The 30-year-old father of three was wrongfully deported to El Salvador in March despite a 2019 court order prohibiting his removal. He was brought back in June but detained again in August—this time for months in Pennsylvania. U.S. District Judge Paula Xinis ruled Thursday that the government couldn’t provide his official removal order, so there was no legal authority to hold him.
The Trump administration called the ruling “naked judicial activism” and vowed to appeal. But for now, Ábrego García is home with his family.
Video: Ábrego García speaks outside ICE office
Federal Judges Strike Down Bond Hearing Ban
ICE says many in immigration detention no longer qualify for bond hearings | CBS News
In July, DHS reinterpreted immigration law from the 1990s to classify virtually all undocumented immigrants as “applicants for admission” subject to mandatory detention—even those who’ve lived in the U.S. for years. Previously, ICE’s mandatory detention policy was limited to recent border-crossers and those convicted of certain crimes.
The practical effect: people previously entitled to request release on bond while fighting deportation now face automatic, indefinite detention. Their only path to release is if ICE officials—not immigration judges—agree to “parole” them.
But federal courts have broadly rejected the policy. According to court records compiled in November, federal judges have ruled in 282 cases that the July policy violated constitutional rights of individual detainees, with the government winning only six cases. In California, Judge Sunshine Sykes certified a nationwide class and ruled the policy unlawful, potentially requiring bond hearings for thousands currently in detention.
DHS Buys Its Own Deportation Fleet
DHS inks contract to create its own fleet of 737 jets for deportations | CNBC
The Department of Homeland Security has signed a nearly $140 million contract to purchase six Boeing 737 planes for ICE deportation operations—a major shift from relying on chartered aircraft.
The money comes from the $170 billion Congress approved for Trump’s immigration agenda. DHS says owning planes will save taxpayers money through “more efficient flight patterns,” but experts question whether it makes financial sense.
The purchase raises questions: What happens to these planes after Trump leaves office? Who will pilot them? Where will they be based? And what does it mean that deportation operations are being institutionalized as permanent infrastructure rather than temporary enforcement surges?

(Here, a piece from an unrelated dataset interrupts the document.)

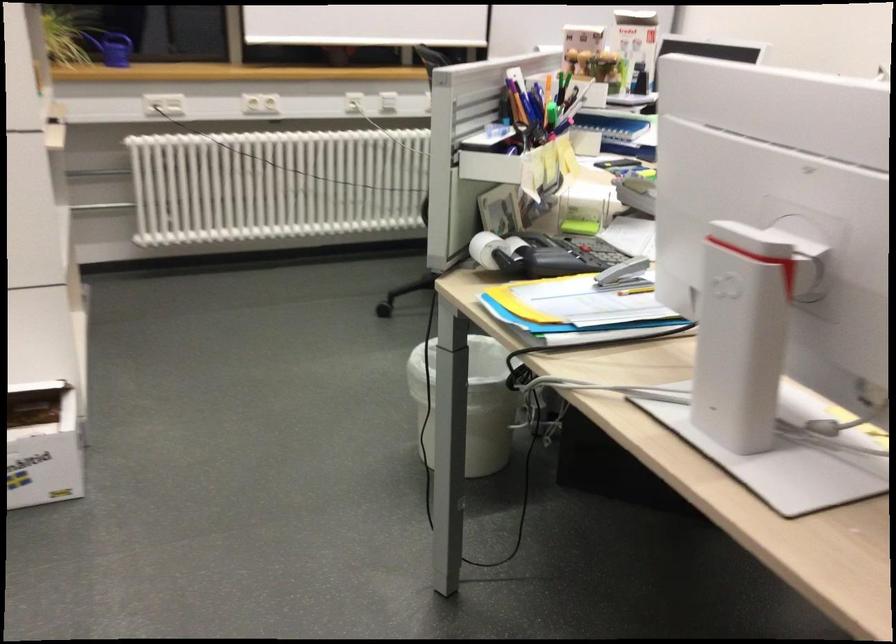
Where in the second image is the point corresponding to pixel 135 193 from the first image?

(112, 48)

ICE has conducted more than 1,900 deportation flights to 77 countries since January 20, according to Human Rights First’s ICE Flight Monitor.
From the Salt Box: AI Comes for Marriage-Based Immigration
Millions of Approved Immigrants Now Face AI-Powered Re-Investigation | Project Salt Box
Federal contracting records show USCIS paid Palantir $100,000 in October for “Phase 0” of VOWS—Vetting of Wedding-Based Schemes. Little is known about the program beyond broad descriptions in the documents, but it appears to use AI to identify fraud patterns in marriage-based applications, including ones already approved.
The initiative raises serious questions about retroactive review of approved immigration cases and the role of AI in making life-altering determinations about legitimate marriages.